Can I use a mining rig GPU card? - If the mining cards are supported by NVIDIA for CUDA and GPGPU, sure, although it might not make sense to do so. "Mining" versions of GPU cards were introduced by some vendors in 2017 and later in response to immense demand for GPUs to run cryptocurrency mining tasks.
Such mining rig cards may have limitations built into them, either into the GPU chip or into the board, that were originally intended to keep the mining market separate from gaming and scientific GPGPU markets, but which now make them unsuited for GPGPU use with Manifold or other GPGPU applications. For example, cards may be limited to slower PCI bus speeds, which matters less for mining applications, or they may not be supported by CUDA drivers from NVIDIA.
Used mining rig cards may also be less stable than new cards, since they often have been overclocked or run at high temperatures. Mining rig GPUs usually have been used continuously 24 hours a day and thus may be nearing the end of their service life, at least for fans if not other components. The bottom line is that some GPU cards sold for mining or previously used for mining rigs may work and be suitable for GPGPU, and some may not.
What does the SystemGpgpuCount() function do? - The SystemGpgpuCount function shown in the Command Window illustration below reports the number of GPGPU-capable GPUs in the system.
In the Command window we enter:
... and then we press the ! run button in the main toolbar. We wrote ? without a CALL because the function returns a number, not a table, so it is evaluated without using CALL.
The report is a straightforward count of how many GPUs we have that are usable for GPGPU.
To get a listing of cards and the CUDA level they use, enter and execyte in the Command Window:
? CALL SystemGpgpus()
Windows Task Manager's Performance tab may not report actual GPGPU utilization using default settings. In the illustrations below, we show Task Manager screens in action during the Example: Enhance Terrain with Curvatures topic.
When the Slope : mean curvature template is being computed for the Crater Lake surface used in the example, the CPU runs at 100% utilization, with all 24 hypercores of the Ryzen 9 3900X being utilized 100%. Wow! However, note that the GPU 0 report in the lower left corner of the dialog reports only 1% use of the GPU.
If we switch to the GPU report, depending on how we have the GPU displays configured we may not see any GPU usage. GPUs have many uses, and the Task Manager displays might be configured to show specialized functions such as 3D, or Video Decode, and not GPGPU parallel computation. Generally, we have to choose Compute_0, Compute_1, or Cuda in the pull down lists to get a display of GPGPU function. Cuda is not always available for all GPUs, even if they are CUDA capable. If Cuda is not available, normally Compute_0 or Compute_1 will show parallel GPU computation.

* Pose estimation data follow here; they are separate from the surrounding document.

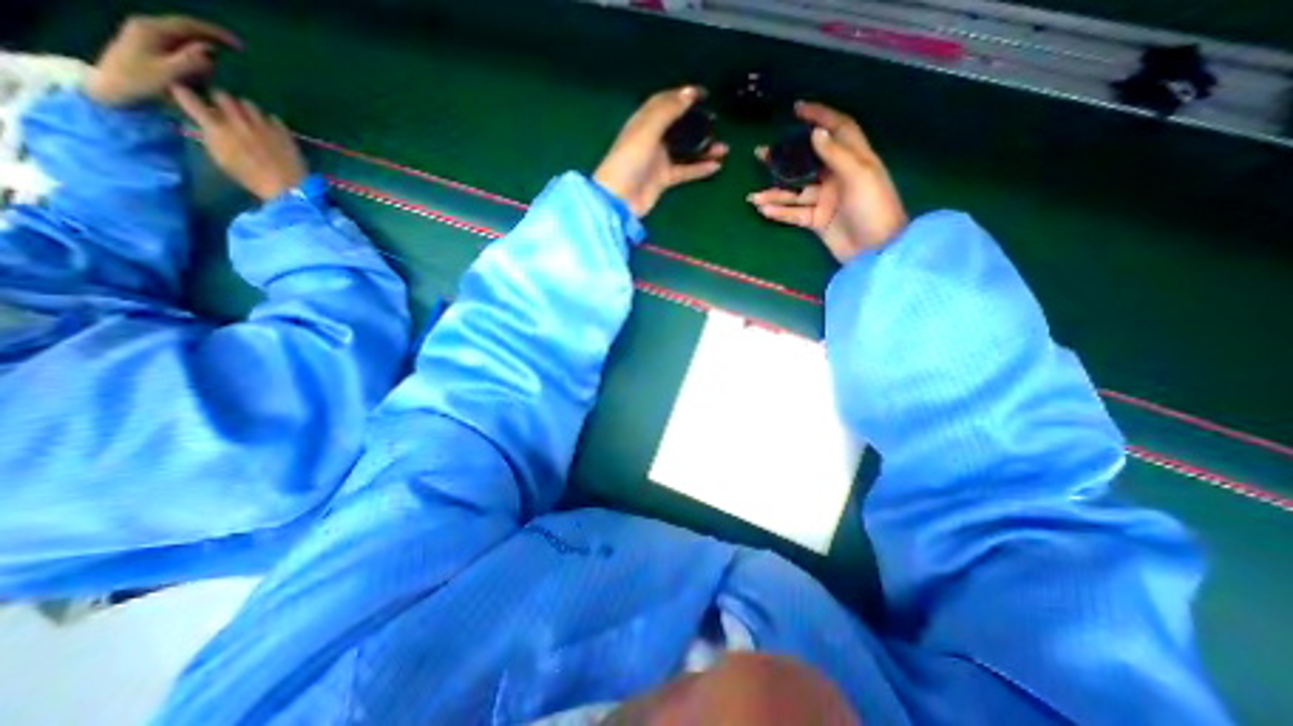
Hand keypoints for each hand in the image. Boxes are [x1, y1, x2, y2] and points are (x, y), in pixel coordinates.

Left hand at [83, 13, 237, 106]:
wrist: (111, 86)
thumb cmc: (139, 81)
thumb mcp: (169, 73)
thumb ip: (190, 61)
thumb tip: (211, 51)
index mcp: (152, 29)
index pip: (189, 25)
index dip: (216, 33)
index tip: (240, 45)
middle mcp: (149, 27)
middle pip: (187, 30)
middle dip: (213, 40)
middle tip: (238, 53)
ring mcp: (148, 36)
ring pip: (185, 39)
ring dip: (205, 50)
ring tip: (222, 66)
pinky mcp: (150, 47)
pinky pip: (180, 47)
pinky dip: (196, 56)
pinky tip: (205, 69)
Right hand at [170, 86, 306, 199]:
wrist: (288, 187)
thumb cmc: (251, 178)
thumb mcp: (221, 160)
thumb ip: (210, 138)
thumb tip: (203, 125)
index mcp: (216, 128)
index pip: (189, 99)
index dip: (183, 93)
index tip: (183, 92)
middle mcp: (238, 122)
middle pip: (222, 95)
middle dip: (220, 100)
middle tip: (224, 109)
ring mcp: (263, 126)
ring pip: (248, 104)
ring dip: (245, 109)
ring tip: (249, 119)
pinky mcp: (283, 132)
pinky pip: (273, 118)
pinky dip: (269, 121)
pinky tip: (270, 130)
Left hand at [591, 86, 725, 219]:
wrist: (619, 198)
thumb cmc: (629, 160)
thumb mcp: (647, 130)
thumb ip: (668, 111)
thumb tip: (689, 93)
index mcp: (644, 122)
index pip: (664, 102)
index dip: (682, 96)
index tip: (704, 94)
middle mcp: (652, 138)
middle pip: (678, 126)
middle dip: (697, 122)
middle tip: (715, 122)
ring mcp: (659, 160)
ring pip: (685, 150)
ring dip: (703, 148)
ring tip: (723, 147)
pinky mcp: (664, 179)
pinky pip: (686, 170)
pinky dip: (700, 168)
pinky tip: (716, 166)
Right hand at [749, 100, 906, 260]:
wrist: (876, 250)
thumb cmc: (874, 207)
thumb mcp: (860, 175)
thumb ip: (836, 154)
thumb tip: (815, 132)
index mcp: (854, 159)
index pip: (837, 129)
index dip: (820, 116)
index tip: (798, 109)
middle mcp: (837, 177)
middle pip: (807, 163)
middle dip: (784, 158)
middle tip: (761, 153)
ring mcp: (826, 200)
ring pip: (795, 192)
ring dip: (775, 193)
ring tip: (753, 196)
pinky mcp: (817, 221)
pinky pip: (795, 214)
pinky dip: (780, 212)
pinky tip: (764, 210)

In the illustration above choosing Cuda in the upper display shows 100% utilization of the GPU, all 1280 CUDA cores in the GTX 1060 GPU working at full saturation to perform the computation. That is an amazing level of utilization, only made possible by Manifold's use of parallel CPU together with massively parallel GPU to keep all of the GPU cores fully occupied. Note, however, that despite the GPU being used 100% with all cores running 100%, the readout in the lower left corner of the display still shows 0% GPU. If that is all we look at, we might wrongly conclude the GPU is not being utilized.